The best thing American government and business leaders can do is try to create partnerships that are mutually beneficial, Stempel said. That is especially true with oil. The United States has 4.5 percent of the world’s population, but consumes 40 percent of its gasoline.

“There’s always going to be a shortage of oil,” he said. “The demand is growing so much in India and China, we’re never going to be in a soft market.”

There’s no way America’s domestic oil production can be increased enough to make more than a dent in the increasingly international market, despite what the “drill baby, drill” crowd thinks. America needs oil from the Middle East, but those nations need Western technology and expertise to maximize the value for their oil reserves, Stempel said.

That creates fertile ground for consortiums of American and international oil companies to do business in a reshaped Middle East. Stempel thinks deals could eventually be done with some of the biggest producers: Iraq, Algeria, Iran and Libya.

He also sees opportunities for America in helping the region develop agriculture and, perhaps, even nuclear energy, with proper safeguards.

Stempel, who was very critical of the Bush administration’s disastrous Middle East policies at that time, gives good marks so far to the Obama administration for keeping dialogue open with all factions in the region. He thinks Secretary of State Hillary Clinton is doing an especially good job.

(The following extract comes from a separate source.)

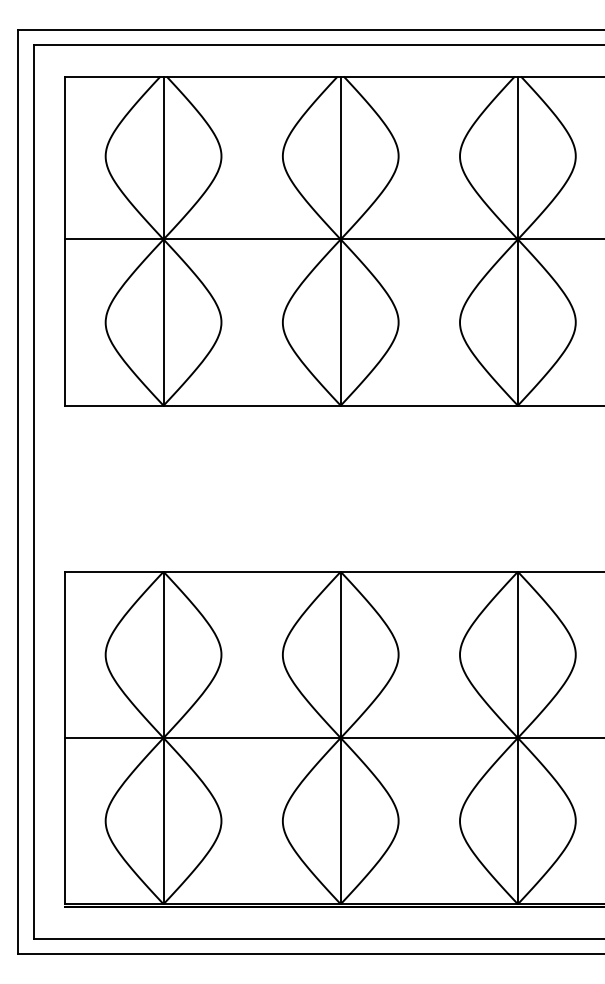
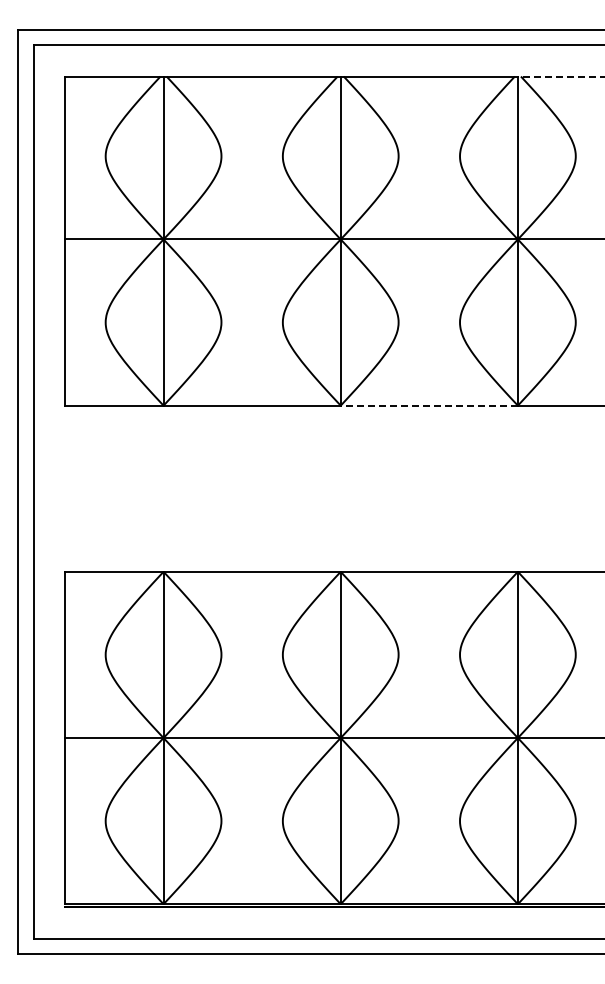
line at (560, 76): solid -> dashed
line at (429, 405): solid -> dashed
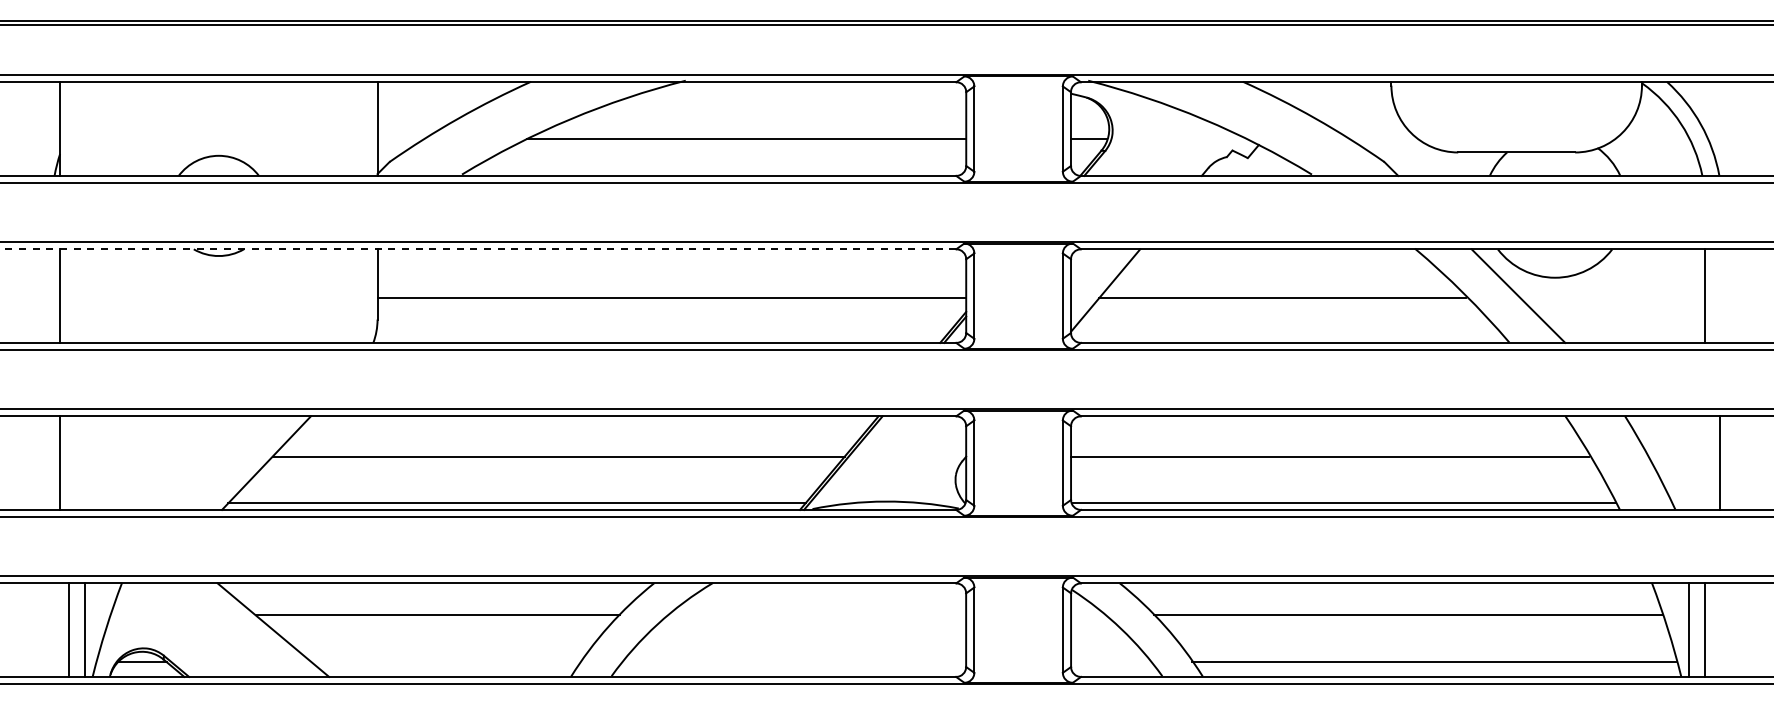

A self-described “radical moderate,” Stempel said he fears that the right-wing elements that have seized control of the Republican Party will make it harder for America to forge good working relationships with these new and changing Middle East governments.

“The important thing is to get people to understand these countries,” Stempel said. “We do have people who understand the Middle East, if they’re allowed to function properly. That’s been a problem since 9/11.”